───── Record extracts ─────

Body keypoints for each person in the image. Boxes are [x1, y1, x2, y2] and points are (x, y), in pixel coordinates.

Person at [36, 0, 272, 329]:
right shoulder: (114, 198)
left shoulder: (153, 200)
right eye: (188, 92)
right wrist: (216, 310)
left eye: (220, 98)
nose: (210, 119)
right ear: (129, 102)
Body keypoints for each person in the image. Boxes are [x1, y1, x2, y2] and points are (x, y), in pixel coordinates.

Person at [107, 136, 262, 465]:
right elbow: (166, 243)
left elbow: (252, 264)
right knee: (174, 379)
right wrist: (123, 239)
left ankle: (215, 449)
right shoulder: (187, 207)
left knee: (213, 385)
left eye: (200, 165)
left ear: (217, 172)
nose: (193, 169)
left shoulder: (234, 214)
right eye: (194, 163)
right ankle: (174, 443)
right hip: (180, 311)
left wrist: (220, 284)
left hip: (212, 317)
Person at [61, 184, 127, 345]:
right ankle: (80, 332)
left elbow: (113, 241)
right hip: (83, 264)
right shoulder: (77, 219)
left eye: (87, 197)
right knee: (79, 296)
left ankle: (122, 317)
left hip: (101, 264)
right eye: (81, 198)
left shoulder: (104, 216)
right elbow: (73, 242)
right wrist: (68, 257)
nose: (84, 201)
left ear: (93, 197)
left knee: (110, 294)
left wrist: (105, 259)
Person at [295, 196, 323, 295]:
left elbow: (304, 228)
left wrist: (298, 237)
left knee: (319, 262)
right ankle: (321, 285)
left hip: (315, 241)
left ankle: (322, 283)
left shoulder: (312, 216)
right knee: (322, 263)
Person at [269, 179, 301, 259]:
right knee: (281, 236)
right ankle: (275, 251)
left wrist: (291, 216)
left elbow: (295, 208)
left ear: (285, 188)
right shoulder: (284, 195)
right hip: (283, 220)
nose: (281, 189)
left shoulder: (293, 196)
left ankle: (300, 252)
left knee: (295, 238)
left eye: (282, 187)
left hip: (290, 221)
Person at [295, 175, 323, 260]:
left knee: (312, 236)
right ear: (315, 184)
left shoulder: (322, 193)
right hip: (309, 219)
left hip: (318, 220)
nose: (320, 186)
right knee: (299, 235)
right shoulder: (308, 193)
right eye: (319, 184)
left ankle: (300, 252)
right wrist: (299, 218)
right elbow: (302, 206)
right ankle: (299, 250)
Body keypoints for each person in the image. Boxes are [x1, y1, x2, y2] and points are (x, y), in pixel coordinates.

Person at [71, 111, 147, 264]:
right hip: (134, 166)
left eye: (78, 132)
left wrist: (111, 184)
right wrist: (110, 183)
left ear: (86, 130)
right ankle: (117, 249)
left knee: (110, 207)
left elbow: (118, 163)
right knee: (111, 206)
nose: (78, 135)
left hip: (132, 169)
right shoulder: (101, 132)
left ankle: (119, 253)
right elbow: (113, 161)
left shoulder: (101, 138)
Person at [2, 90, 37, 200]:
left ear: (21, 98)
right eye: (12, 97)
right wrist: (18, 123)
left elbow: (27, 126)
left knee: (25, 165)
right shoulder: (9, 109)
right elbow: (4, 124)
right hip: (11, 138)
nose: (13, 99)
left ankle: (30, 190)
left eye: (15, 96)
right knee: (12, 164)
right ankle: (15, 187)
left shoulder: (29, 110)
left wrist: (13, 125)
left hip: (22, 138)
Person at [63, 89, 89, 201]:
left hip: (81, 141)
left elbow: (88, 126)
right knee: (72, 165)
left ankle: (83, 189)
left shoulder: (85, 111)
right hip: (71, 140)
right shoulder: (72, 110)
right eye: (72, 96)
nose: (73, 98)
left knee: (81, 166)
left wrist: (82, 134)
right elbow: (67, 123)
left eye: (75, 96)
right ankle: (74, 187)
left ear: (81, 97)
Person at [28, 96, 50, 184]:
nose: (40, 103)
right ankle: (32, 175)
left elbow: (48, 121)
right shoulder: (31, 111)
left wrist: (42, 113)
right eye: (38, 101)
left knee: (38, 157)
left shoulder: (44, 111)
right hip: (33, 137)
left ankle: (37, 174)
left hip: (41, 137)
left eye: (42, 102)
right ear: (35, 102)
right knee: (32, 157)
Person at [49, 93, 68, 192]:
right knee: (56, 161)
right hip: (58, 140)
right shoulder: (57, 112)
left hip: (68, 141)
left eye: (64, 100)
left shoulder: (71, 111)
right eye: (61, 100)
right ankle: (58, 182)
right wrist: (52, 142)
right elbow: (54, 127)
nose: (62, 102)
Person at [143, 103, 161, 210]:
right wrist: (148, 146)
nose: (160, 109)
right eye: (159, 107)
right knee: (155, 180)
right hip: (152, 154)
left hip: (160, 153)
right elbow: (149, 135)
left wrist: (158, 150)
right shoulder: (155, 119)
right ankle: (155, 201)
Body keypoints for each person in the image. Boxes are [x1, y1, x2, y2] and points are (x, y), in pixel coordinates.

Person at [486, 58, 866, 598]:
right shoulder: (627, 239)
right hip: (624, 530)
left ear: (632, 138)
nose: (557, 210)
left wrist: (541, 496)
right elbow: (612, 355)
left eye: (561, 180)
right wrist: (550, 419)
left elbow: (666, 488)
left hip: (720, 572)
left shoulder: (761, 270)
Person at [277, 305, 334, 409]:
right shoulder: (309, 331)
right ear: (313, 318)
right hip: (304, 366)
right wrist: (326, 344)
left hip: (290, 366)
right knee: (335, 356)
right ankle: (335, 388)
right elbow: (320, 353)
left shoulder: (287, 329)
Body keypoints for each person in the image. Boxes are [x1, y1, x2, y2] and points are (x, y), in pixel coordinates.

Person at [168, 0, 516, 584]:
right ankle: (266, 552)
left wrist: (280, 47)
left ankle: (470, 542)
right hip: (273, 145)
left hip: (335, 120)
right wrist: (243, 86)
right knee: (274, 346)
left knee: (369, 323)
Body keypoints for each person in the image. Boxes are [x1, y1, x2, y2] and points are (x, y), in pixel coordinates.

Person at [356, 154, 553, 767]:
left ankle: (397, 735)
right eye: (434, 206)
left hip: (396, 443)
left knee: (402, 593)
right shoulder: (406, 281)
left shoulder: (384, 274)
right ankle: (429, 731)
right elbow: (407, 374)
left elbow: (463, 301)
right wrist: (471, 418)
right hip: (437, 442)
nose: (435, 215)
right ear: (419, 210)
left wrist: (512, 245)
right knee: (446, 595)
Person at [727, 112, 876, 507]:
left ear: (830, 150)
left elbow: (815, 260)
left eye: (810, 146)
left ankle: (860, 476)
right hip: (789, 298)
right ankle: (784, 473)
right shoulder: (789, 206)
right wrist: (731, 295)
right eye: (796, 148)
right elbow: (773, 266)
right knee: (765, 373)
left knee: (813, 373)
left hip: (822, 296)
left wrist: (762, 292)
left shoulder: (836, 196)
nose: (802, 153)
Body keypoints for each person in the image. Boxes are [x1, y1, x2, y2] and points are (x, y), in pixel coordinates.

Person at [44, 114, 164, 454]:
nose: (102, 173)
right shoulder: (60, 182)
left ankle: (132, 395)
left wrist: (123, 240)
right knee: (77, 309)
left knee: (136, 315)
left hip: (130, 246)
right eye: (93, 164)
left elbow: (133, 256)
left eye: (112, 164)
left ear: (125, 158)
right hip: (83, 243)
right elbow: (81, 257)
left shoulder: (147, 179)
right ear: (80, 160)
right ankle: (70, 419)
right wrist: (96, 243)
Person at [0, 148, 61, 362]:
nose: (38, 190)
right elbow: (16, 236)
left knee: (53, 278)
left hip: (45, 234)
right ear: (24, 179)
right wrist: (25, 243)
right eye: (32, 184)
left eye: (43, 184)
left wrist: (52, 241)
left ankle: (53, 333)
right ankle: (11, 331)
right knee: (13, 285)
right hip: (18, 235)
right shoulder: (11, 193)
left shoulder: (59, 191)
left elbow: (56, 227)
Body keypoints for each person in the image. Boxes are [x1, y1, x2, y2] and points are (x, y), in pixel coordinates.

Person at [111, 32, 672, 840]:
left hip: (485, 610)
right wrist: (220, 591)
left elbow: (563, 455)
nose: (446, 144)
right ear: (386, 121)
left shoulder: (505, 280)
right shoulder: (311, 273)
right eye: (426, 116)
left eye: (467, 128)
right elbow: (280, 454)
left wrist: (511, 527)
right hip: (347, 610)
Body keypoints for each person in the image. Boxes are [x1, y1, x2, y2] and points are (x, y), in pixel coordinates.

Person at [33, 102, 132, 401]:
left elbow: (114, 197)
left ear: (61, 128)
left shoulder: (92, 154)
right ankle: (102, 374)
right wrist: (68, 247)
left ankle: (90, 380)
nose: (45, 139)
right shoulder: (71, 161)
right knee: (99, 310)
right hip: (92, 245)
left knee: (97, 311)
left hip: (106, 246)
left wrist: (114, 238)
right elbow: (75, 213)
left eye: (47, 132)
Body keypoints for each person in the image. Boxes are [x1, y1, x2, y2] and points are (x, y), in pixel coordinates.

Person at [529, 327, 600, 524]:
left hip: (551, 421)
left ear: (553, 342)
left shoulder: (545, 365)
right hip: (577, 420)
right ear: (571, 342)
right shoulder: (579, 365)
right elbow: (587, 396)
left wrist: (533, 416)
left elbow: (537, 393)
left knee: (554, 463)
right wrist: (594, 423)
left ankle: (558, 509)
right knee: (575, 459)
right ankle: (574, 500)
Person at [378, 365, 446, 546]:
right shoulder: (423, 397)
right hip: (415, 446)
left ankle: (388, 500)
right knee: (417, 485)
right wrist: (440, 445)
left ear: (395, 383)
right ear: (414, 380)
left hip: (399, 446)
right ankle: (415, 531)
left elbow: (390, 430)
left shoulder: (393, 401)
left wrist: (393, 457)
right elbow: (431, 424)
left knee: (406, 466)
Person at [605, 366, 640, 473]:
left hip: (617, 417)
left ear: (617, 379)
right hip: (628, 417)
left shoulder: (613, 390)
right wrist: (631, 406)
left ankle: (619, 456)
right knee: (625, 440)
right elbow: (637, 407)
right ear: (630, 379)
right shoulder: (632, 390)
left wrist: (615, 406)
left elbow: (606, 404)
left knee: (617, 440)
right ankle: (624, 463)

─────

◆ **Work instructions**
The required answer is the exact run of lines above starting at the line with "left knee: (312, 236)" and ending at the line with "right wrist: (110, 183)", with both ends present.

◆ **Response area**
left knee: (312, 236)
right ear: (315, 184)
left shoulder: (322, 193)
right hip: (309, 219)
left hip: (318, 220)
nose: (320, 186)
right knee: (299, 235)
right shoulder: (308, 193)
right eye: (319, 184)
left ankle: (300, 252)
right wrist: (299, 218)
right elbow: (302, 206)
right ankle: (299, 250)
Body keypoints for each person in the image. Boxes are [x1, y1, x2, y2] and points are (x, y), in pixel coordinates.

Person at [71, 111, 147, 264]:
right hip: (134, 166)
left eye: (78, 132)
left wrist: (111, 184)
right wrist: (110, 183)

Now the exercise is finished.